Girasol was sweating. He mopped his fore-head and made a heroic effort to pull himself together. The spectators gazed at Mr. Bland with a mixture of admiration and revulsion in their dilated eyes.

"Don't know why I'm standing here," came the voice of the well-kept blonde. "That Spanish lad has aged me ten years already."

"You can see clean through his ribs," whispered the gambler, "and out the other side. What manner of man is he?"

The Great Girasol, realising the tide had set against him, made a supreme effort.

"Attend!" he cried. "The Great Girasol will make Señor Toledo look sick."

"He looks every bit of that already," said a well-known racketeer. "He looks damn' well near dead."

Sitting down on the floor, Girasol created the perfect illusion of a man tossing his legs into space.

"What do you think of that?" he cried, turning triumphantly on the partial skeleton.

"I knew it," said the well-kept blonde. "That little guy's been itching to chuck his legs away, and now he's gone and done it. Next thing you know the kid from Spain will be pitching his skull in our laps."

Pauline, tense with excitement, took Mr. Bland aside.

"Girasol has shot his bolt," she whispered. "Now you must shoot yours. Take off your pants and give them everything."

"Trousers," murmured Mr. Bland. "I keep on telling and telling you. Men wear trousers and women wear pants."

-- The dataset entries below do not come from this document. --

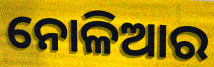
ନୋଳିଆର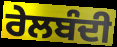
ਰੇਲਬੰਦੀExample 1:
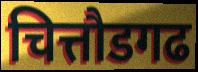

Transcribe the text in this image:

चित्तौडगढ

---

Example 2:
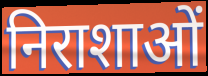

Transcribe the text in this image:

निराशाओं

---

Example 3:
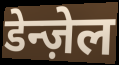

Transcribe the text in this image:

डेन्ज़ेल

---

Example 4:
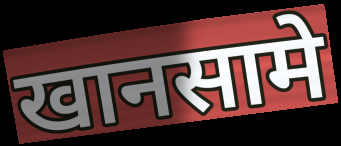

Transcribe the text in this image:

खानसामे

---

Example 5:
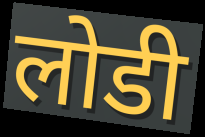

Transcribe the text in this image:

लोडी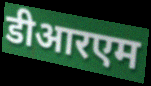
डीआरएम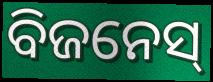
ବିଜନେସ୍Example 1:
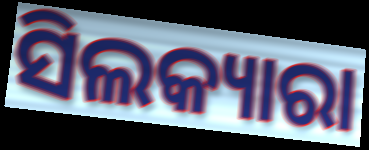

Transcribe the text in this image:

ସିଲକ୍ୟାରା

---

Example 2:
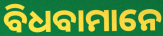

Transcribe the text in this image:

ବିଧବାମାନେ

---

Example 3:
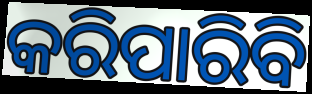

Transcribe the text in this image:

କରିପାରିବି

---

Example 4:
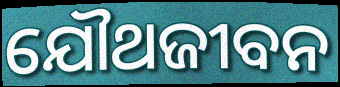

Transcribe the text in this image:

ଯୌଥଜୀବନ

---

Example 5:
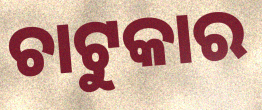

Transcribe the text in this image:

ଚାଟୁକାର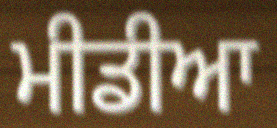
ਮੀਡੀਆ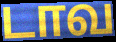
டாவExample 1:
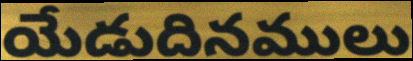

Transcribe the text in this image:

యేడుదినములు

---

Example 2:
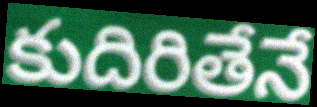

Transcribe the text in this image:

కుదిరితేనే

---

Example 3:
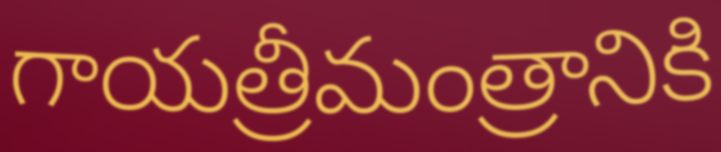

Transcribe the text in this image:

గాయత్రీమంత్రానికి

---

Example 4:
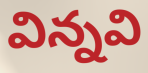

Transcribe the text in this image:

విన్నవి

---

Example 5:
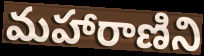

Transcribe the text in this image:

మహారాణిని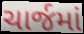
ચાર્જમાં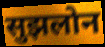
सुझलोन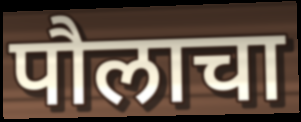
पौलाचा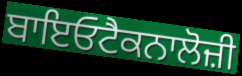
ਬਾਇਓਟੈਕਨਾਲੋਜ਼ੀ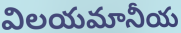
విలయమానీయ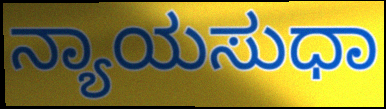
ನ್ಯಾಯಸುಧಾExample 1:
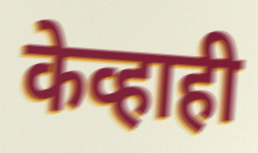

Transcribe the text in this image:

केव्हाही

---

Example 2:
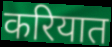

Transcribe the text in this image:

करियात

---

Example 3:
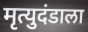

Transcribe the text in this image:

मृत्युदंडाला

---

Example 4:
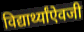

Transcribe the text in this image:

विद्यार्थ्यांऐवजी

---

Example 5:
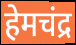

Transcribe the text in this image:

हेमचंद्र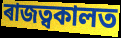
ৰাজত্বকালত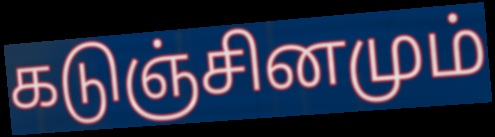
கடுஞ்சினமும்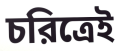
চরিত্রেইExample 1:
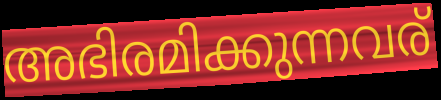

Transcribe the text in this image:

അഭിരമിക്കുന്നവര്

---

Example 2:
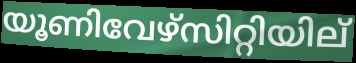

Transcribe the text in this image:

യൂണിവേഴ്സിറ്റിയില്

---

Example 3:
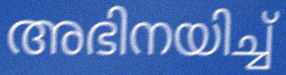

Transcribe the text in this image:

അഭിനയിച്ച്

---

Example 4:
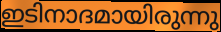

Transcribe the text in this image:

ഇടിനാദമായിരുന്നു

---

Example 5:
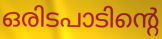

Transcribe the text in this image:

ഒരിടപാടിന്റെ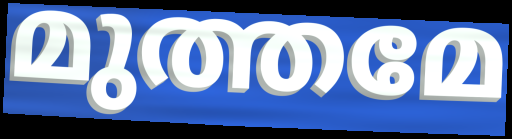
മുത്തമേ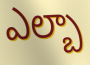
ఎల్బాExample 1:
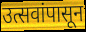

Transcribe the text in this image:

उत्सवांपासून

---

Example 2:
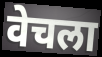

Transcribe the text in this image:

वेचला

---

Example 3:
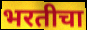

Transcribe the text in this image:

भरतीचा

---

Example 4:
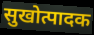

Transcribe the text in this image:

सुखोत्पादक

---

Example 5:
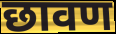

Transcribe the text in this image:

छावण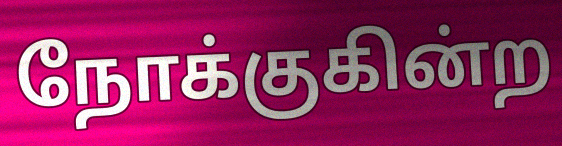
நோக்குகின்ற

"I don't wear either," said Pauline, "but that's another matter."

With a brief nod Mr. Bland stepped forward and tauntingly confronted his rival, then bowed to the spectators.

"Girasol," he said, looking down at the dapper magician, "you'd better get your legs back and be prepared to run. Clap your eyes on this."

Quickly releasing his belt, he stepped out of his trousers; then, kicking off his shoes, he stretched himself to his full height and extended two long, bony arms in the direction of the seated Girasol. That jewel of mystery did not remain long seated. With a startled cry he unfolded his missing legs and sprang to his feet.

"Toledo isn't a magician!" he cried. "He's the son of the devil himself."

And with this parting denunciation the Great Girasol turned on his heel and took both himself and his magic off.

"I don't know but what he's right," observed the well-kept blonde. "I must get myself a facial to get rid of my horror-stricken expression."

Having driven his opponent from the field, Mr. Bland was calmly dressing again.

"Don't trouble about that now, Señor," said Pauline, swiftly gathering up Mr. Bland's abandoned garments. "You can dress in your room."

"I'd like to have my beard," said Mr. Bland. "I don't feel quite so naked with it on."

"Oh, he's got to have his beard," declared Mr. Whittle.

"Take your old beard," said Pauline, "and stick it on your chin."